Poppies Weeping Window


Weeping Window is part of the installation ‘Blood Swept Lands of Seas of Red’ which was originally shown at the Tower of London in November and December 2014.  The original display captured the British public’s imagination – it is estimated that the Tower of London was visited by over five million people whilst the Poppies were on display.  It was named Blood Swept Lands and Seas of Red after a line written by a Derbyshire soldier who died in Belgium.


Weeping window has now been installed on St George’s Hall in the heart of Liverpool.  It is on display from 7 November through to 17 January 2016.  It was the centre piece of the Remembrance Sunday ceremony in Liverpool on 8 November.  It is a cascade of several thousand handmade ceramic poppies which pour out from high up in St George’s Hall to the ground below.  The thousands of ceramic flowers represent the lives of the many military fatalities lost in the First World War.  World War 1 style sandbags cordon off the poppies from the public viewing them.

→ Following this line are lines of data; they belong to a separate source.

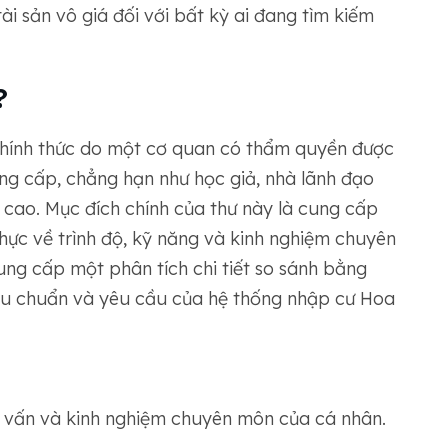
ài sản vô giá đối với bất kỳ ai đang tìm kiếm
?
n chính thức do một cơ quan có thẩm quyền được
ng cấp, chẳng hạn như học giả, nhà lãnh đạo
cao. Mục đích chính của thư này là cung cấp
hực về trình độ, kỹ năng và kinh nghiệm chuyên
ung cấp một phân tích chi tiết so sánh bằng
iêu chuẩn và yêu cầu của hệ thống nhập cư Hoa
c vấn và kinh nghiệm chuyên môn của cá nhân.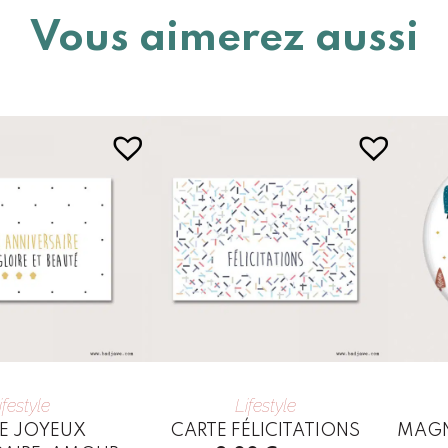
Vous aimerez aussi
ifestyle
Lifestyle
E JOYEUX
CARTE FÉLICITATIONS
MAGNE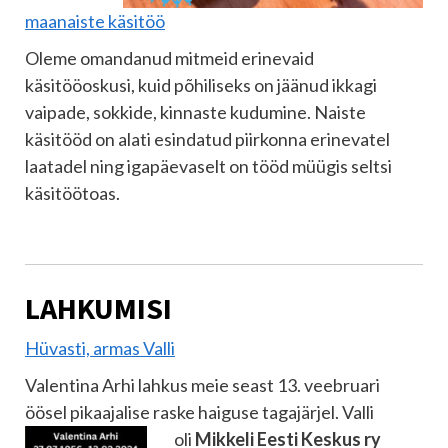
maanaiste käsitöö
Oleme omandanud mitmeid erinevaid
käsitööoskusi, kuid põhiliseks on jäänud ikkagi
vaipade, sokkide, kinnaste kudumine. Naiste
käsitööd on alati esindatud piirkonna erinevatel
laatadel ning igapäevaselt on tööd müügis seltsi
käsitöötoas.
LAHKUMISI
Hüvasti, armas Valli
Valentina Arhi lahkus meie seast 13. veebruari
öösel pikaajalise raske haiguse tagajärjel. Valli
oli
Mikkeli Eesti Keskus ry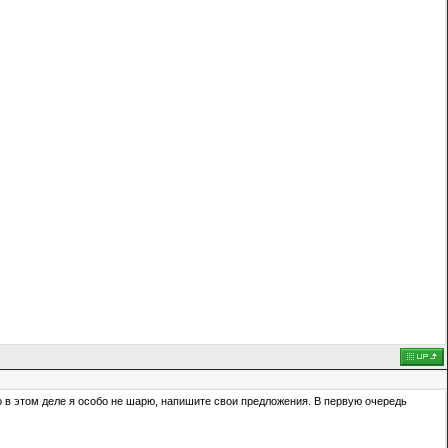
 в этом деле я особо не шарю, напишите свои предложения. В первую очередь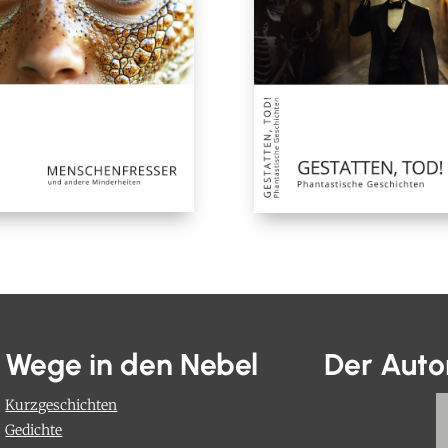
Wege in den Nebel
Der Auto
Kurzgeschichten
Gedichte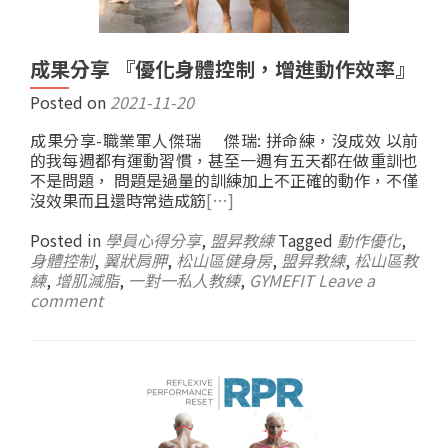
成果分享 『優化身體控制，增進動作效率』
Posted on
2021-11-20
成果分享-職業軍人傑瑞 傑瑞: 拼命練，沒成效 以前
的我每週都有運動習慣，甚至一週有五天都在做重訓也
不是問題， 問題是過量的訓練加上不正確的動作，不僅
沒效果而且還時常造成筋
[…]
Posted in
學員心得分享
,
盟昇教練
Tagged
動作優化
,
身體控制
,
翼狀肩胛
,
松山區健身房
,
盟昇教練
,
松山區教
練
,
增肌減脂
,
一對一私人教練
,
GYMEFIT
Leave a
comment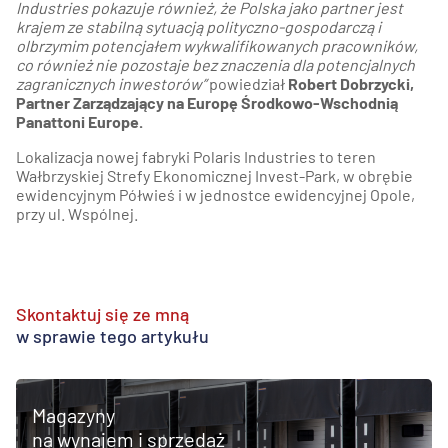
Industries pokazuje również, że Polska jako partner jest
krajem ze stabilną sytuacją polityczno-gospodarczą i
olbrzymim potencjałem wykwalifikowanych pracowników,
co również nie pozostaje bez znaczenia dla potencjalnych
zagranicznych inwestorów”
powiedział
Robert Dobrzycki,
Partner Zarządzający na Europę Środkowo-Wschodnią
Panattoni Europe.
Lokalizacja nowej fabryki Polaris Industries to teren
Wałbrzyskiej Strefy Ekonomicznej Invest-Park, w obrębie
ewidencyjnym Półwieś i w jednostce ewidencyjnej Opole,
przy ul. Wspólnej.
Skontaktuj się ze mną
w sprawie tego artykułu
Magazyny
na wynajem i sprzedaż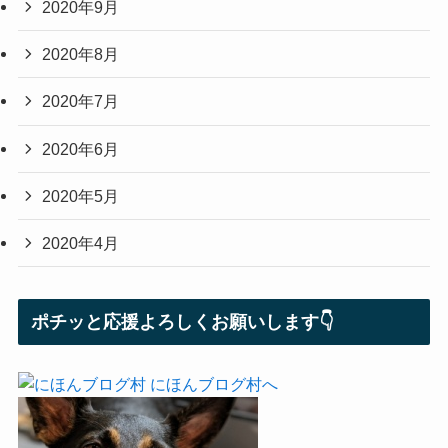
2020年9月
2020年8月
2020年7月
2020年6月
2020年5月
2020年4月
ポチッと応援よろしくお願いします👇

I went along to try and capture some images in the rain. Some shots have been affected by the very heavy rain that fell this weekend.


The sculptures are by artist Paul Cummins and designer Tom Piper and they take elements of their installation from the Tower of London to create another work of art here in Liverpool.  The event is part of the UK wide 14-18 NOW WW1 Centenary Art Commission’s aim to commemorate, across the country, the hundred years since the First World War.


Over the period the original installation was housed at the Tower of London poppies were added each day until there were 888,246 poppies representing each one of the deaths in the British and Colonial forces between 1914 and 1918.  The last poppy was planted at the Tower of London on Remembrance Day 2014.


The Backstage Trust bought the Weeping Window section of the Blood Swept Lands and Seas of Red artwork following the closure of the event at the Tower of London last autumn.  The Clore Duffield Foundation secured the Wave section of the installation.  Both works, together totalling more than 10,000 ceramic poppies, are being showcased at locations around the country between now and 2018, before finding permanent homes at the Imperial War Museum in London and Manchester.  Most of the poppies were sold to the public, raising about £9m for military charities.


Weeping Window spent two months on show at the Woodhorn Museum in Northumberland before moving to Liverpool for Remembrance Sunday.  The Wave was installed in September at the Yorkshire Sculpture Park.


St George’s Hall was built in 1854 and is regarded as one the finest examples of neo classical architecture in the world.  The plateau outside the front of the hall is meeting place for great celebrations and commemorations in the city.  During World War 1 St George’s Hall was the rallying point for the famous Liverpool PALs, when Lord Derby and Lord Kitchener appealed for 100,000 local men to form a new army battalion.


Thousands of men travelled to these rallies and they signed their attestation papers in St George’s Hall.


Lord Kitchener was Secretary of State for War and he organised the largest volunteer army that both Britain and the world had ever seen.  His commanding image appeared on recruiting posters demanding “Your country needs you!” across the land.


By September 1914, more than 30,000 men had enlisted at St George’s Hall.  In 1915 Lord Kitchener returned to Liverpool to inspect nine battalions on the plateau outside the great hall.  However, by the end of the war more than 13,000 men from Merseyside had died in the conflict.  The plateau now features the Liverpool cenotaph, established in 1927 as a memorial to those who fell in WW1.